Your provider may also give you an ambulatory monitor to wear at home. This monitor records your heart’s electrical activity as you do your daily activities. It gives your provider a better view of your heartbeat throughout the day. The monitor also records heart activity at night, which can be important for diagnosing coronary artery spasms.
Management and Treatment
How is a coronary artery spasm treated?
The goal of treatment is to prevent spasms and relieve chest pain. If you have a spasm, a medicine called nitroglycerin (Nitrostat®) widens your arteries to improve blood flow and relieve chest pain.
To prevent spasms long term, your provider may prescribe medications:
- Calcium channel blockers, such as amlodipine (Norvasc®), diltiazem (Cardizem®) or nifedipine (Procardia®), relax your arteries.
- Statins, such as atorvastatin (Lipitor®) or simvastatin (Zocor®), lower your cholesterol and may prevent spasms.
Sometimes, coronary artery spasms lead to an irregular heart rhythm in your heart’s lower chambers (ventricular arrhythmia). If you have ventricular arrhythmia, your provider may recommend an implantable cardioverter defibrillator (ICD) to prevent any serious complications. ICDs use electrical signals to keep your heartbeat in a regular rhythm.
How can I reduce my risk of coronary artery spasms?
If you have high cholesterol or other risk factors, treating these conditions can reduce your risk of spasms. You can also avoid triggers, such as extreme cold or smoking cigarettes, that can lead to coronary artery spasms.
Outlook / Prognosis
What can I expect if I have coronary artery spasms?
Coronary artery spasms are chronic, meaning you need long-term treatment to manage them. With treatment, most people control symptoms and experience fewer spasms.
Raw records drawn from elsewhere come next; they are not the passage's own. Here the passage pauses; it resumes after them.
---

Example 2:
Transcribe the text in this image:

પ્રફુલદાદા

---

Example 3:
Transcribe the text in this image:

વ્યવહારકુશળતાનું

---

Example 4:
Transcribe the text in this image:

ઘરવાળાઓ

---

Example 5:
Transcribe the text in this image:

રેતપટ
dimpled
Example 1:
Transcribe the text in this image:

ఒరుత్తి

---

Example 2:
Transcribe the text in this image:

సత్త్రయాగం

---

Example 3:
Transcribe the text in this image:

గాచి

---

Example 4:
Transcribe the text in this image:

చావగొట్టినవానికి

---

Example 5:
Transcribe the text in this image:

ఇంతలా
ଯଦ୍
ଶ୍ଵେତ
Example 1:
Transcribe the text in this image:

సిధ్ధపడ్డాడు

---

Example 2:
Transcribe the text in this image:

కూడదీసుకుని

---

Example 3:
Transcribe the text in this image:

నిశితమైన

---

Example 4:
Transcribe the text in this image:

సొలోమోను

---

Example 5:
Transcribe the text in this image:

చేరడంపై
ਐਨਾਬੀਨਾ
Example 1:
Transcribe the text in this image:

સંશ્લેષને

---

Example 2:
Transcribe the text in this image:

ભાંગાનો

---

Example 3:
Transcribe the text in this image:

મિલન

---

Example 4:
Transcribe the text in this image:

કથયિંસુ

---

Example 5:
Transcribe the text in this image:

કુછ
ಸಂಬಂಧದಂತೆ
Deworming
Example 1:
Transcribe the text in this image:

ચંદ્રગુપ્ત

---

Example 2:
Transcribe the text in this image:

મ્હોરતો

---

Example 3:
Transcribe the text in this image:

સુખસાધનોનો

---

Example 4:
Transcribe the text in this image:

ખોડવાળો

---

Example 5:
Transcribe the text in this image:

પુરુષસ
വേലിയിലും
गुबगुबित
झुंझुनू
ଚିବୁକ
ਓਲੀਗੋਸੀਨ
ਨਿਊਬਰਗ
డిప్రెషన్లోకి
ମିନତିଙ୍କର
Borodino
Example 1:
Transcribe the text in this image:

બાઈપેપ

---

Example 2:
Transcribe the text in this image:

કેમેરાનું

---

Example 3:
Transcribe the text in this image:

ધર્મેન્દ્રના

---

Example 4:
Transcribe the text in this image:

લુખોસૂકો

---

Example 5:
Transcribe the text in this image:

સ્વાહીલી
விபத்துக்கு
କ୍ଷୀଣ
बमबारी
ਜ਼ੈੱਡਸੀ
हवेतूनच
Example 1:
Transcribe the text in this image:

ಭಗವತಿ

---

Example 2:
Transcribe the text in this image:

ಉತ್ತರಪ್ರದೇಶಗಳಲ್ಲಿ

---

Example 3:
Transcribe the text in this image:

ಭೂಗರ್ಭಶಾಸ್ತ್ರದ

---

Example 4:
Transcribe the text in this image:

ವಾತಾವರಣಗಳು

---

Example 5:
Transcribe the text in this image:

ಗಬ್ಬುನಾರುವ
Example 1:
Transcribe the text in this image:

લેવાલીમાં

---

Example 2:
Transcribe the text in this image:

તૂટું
When should I go to the ER?
Coronary artery spasms that last a long time may lead to a heart attack. Call 911 immediately if you have any signs of a heart attack, including chest pain along with:
- Dizziness or lightheadedness.
- Fainting (syncope).
- Heart racing (palpitations).
- Nausea or indigestion (dyspepsia).
- Shortness of breath (dyspnea).
A note from Cleveland Clinic
A coronary artery spasm is a sudden tightening of the arteries that send blood to your heart. The spasms are quick and may be painless, but they can increase your risk of a heart attack. Coronary artery spasms often happen in late-night or early-morning hours and may wake you up. Treatment focuses on relieving chest pain and preventing spasms.